That's true if you talk about the general population. However, in corporate environments that's another matter.

I've seen up to 30 percent using dual boot only to maintian ties with legacy software. Most commoni seems to be DOS/NT and Win3.11/NT setups.

Very rarely do I see Win95/NT setups because few corporations are standardizing on Win95. And there are very few legacy apps of any importance for them to keep.

-Bill_H



To: Adam Nash who wrote (14309)6/4/1998 7:38:00 PM
From: Bill Jackson  Respond to of 213177
 
Adam, True, only a few have the need to run specialty legacy programs, and put up withthe aggro of using them.

Bill



To: Adam Nash who wrote (14309)6/6/1998 9:14:00 AM
From: rhet0ric  Read Replies (1) | Respond to of 213177
 
A vast vast vast majority (>90%) of people don't want to tolerate the hassle, time, and inconvenience of using two OSes on the same machine.

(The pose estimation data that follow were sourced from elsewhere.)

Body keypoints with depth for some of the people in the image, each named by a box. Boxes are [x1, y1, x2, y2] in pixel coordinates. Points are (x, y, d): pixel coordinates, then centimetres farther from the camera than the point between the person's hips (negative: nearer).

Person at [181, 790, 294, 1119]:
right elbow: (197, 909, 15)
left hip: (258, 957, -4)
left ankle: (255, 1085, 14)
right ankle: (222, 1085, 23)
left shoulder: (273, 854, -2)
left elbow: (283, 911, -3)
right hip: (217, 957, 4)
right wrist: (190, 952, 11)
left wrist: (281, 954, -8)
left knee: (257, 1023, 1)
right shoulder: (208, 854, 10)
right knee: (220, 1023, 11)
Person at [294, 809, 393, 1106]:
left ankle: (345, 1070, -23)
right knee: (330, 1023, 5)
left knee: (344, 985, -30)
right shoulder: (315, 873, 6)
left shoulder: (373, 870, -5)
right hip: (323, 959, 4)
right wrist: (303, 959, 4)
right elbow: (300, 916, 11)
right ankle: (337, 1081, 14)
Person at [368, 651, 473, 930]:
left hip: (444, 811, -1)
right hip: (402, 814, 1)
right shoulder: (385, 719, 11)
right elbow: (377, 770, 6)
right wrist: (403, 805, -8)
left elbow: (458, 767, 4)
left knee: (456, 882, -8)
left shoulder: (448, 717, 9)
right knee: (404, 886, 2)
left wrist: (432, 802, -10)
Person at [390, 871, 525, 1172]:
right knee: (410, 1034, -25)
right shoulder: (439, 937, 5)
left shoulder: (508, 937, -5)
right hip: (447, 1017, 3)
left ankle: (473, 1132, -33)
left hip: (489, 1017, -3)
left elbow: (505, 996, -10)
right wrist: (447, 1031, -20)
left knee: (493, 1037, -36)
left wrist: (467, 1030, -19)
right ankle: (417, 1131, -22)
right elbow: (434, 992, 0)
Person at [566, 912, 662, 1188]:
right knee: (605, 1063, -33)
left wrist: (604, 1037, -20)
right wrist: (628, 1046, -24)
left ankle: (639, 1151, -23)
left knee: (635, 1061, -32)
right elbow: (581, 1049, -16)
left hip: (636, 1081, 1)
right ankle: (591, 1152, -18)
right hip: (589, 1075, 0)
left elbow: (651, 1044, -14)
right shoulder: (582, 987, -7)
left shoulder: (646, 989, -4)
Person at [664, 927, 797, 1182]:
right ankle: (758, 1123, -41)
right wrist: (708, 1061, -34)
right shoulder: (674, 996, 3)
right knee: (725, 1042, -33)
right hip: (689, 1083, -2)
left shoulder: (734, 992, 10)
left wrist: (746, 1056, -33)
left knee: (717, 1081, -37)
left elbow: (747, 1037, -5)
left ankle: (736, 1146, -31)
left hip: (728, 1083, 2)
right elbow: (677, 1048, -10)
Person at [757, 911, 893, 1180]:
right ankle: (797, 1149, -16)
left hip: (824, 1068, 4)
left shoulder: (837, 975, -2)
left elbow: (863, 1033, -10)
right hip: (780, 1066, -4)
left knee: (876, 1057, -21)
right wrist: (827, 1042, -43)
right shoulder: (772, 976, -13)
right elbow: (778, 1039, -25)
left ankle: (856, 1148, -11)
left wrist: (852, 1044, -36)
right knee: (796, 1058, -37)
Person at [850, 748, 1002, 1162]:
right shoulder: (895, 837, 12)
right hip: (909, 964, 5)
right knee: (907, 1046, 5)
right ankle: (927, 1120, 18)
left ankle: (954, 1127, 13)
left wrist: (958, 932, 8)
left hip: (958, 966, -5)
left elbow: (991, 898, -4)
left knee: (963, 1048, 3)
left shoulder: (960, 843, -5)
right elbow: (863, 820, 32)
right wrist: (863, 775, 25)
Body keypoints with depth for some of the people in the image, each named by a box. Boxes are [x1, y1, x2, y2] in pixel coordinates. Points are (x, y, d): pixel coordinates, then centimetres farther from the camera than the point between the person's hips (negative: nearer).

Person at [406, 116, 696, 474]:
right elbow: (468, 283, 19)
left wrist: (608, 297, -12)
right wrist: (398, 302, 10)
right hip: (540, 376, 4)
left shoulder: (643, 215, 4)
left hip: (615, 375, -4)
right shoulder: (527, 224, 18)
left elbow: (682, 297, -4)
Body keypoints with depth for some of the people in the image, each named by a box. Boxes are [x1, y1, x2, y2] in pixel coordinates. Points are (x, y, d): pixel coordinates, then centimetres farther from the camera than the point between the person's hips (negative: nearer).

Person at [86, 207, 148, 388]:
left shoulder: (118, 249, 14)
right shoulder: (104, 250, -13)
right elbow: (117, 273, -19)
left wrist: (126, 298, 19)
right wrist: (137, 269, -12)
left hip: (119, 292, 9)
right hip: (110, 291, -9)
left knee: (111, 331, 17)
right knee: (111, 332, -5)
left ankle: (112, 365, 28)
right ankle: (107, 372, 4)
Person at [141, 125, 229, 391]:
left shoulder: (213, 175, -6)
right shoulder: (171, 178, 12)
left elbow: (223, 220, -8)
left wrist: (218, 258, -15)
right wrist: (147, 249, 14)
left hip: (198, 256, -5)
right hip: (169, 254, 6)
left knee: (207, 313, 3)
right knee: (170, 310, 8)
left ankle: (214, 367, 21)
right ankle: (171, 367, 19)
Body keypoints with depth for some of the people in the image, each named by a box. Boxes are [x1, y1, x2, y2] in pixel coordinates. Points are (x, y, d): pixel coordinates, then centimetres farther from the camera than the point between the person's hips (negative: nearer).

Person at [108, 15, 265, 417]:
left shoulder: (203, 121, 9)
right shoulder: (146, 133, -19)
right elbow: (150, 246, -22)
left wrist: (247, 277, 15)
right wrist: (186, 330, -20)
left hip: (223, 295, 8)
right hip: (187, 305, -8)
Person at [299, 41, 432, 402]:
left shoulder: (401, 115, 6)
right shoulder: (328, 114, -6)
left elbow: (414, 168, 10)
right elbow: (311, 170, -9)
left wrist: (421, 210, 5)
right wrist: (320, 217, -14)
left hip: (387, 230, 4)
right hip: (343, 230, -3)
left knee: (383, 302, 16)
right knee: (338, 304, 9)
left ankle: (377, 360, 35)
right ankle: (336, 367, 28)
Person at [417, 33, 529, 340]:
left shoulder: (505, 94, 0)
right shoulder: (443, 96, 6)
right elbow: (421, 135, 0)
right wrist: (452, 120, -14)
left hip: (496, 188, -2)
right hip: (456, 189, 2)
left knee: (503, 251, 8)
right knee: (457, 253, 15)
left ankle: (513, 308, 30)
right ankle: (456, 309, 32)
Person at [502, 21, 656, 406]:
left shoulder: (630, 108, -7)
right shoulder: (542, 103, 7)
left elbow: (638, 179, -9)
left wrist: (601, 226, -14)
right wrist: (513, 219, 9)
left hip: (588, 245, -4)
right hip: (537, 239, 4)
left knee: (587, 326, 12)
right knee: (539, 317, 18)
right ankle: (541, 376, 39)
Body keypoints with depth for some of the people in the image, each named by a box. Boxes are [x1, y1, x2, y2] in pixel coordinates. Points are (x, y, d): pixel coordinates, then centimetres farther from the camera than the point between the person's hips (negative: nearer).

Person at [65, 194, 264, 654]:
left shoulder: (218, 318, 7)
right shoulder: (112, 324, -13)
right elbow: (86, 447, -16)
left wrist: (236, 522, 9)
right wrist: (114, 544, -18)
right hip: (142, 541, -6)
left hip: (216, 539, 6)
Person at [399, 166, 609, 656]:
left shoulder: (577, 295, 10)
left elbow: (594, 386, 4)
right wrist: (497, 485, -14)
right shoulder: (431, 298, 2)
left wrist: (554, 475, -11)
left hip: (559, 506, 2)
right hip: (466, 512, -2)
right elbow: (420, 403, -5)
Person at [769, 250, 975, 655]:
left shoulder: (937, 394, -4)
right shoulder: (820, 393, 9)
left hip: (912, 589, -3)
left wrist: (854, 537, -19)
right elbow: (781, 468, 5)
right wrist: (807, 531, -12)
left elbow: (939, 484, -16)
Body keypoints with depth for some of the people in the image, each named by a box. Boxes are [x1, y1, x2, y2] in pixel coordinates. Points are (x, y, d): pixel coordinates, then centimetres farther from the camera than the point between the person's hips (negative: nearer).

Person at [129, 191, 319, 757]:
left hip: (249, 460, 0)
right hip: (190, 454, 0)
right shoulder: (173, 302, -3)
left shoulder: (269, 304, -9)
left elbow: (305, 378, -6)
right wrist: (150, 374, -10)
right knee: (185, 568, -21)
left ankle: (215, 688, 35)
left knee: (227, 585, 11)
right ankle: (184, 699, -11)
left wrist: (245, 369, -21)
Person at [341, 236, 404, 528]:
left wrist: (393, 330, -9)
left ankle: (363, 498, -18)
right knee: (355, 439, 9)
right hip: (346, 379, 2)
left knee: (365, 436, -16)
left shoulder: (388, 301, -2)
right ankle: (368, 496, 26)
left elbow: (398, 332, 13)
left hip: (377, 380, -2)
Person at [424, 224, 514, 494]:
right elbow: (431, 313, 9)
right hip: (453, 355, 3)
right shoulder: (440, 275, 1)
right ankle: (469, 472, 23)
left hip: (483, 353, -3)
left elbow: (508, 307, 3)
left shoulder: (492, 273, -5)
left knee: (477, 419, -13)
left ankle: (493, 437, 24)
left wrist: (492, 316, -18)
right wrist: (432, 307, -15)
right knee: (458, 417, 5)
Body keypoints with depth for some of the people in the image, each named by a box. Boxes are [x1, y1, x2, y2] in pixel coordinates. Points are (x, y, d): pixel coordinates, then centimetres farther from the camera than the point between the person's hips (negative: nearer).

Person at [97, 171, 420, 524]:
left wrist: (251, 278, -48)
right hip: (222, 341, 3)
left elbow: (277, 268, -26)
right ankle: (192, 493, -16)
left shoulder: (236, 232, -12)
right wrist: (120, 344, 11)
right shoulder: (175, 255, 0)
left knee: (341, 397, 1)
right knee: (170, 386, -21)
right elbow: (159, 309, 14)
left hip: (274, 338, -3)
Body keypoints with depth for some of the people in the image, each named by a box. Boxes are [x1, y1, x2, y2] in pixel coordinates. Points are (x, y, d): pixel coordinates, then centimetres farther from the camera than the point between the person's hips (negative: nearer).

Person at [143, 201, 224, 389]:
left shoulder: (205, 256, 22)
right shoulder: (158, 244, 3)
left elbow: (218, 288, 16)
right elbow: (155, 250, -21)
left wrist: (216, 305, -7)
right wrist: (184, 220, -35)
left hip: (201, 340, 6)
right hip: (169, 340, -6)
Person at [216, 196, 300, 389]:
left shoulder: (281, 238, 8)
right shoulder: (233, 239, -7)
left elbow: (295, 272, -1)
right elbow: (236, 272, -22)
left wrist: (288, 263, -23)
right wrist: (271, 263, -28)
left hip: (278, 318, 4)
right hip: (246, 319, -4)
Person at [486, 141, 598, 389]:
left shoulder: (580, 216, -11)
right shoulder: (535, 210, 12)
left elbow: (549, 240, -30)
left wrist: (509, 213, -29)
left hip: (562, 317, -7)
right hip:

From Mac the Knife: "Of course, the Microsoft-Apple relationship doesn't preclude either artiste from pursuing side projects with other
talented session men. Consider IBM's rumored contributions to the Mach kernel that will form the core of Mac OS X: According to some pimply members of the Knife's fan club, the new version of the microkernel will feature the ability to run multiple OSes, a trick IBM hammered out in early demo recordings involving OS/2 and Windows. Dig it!"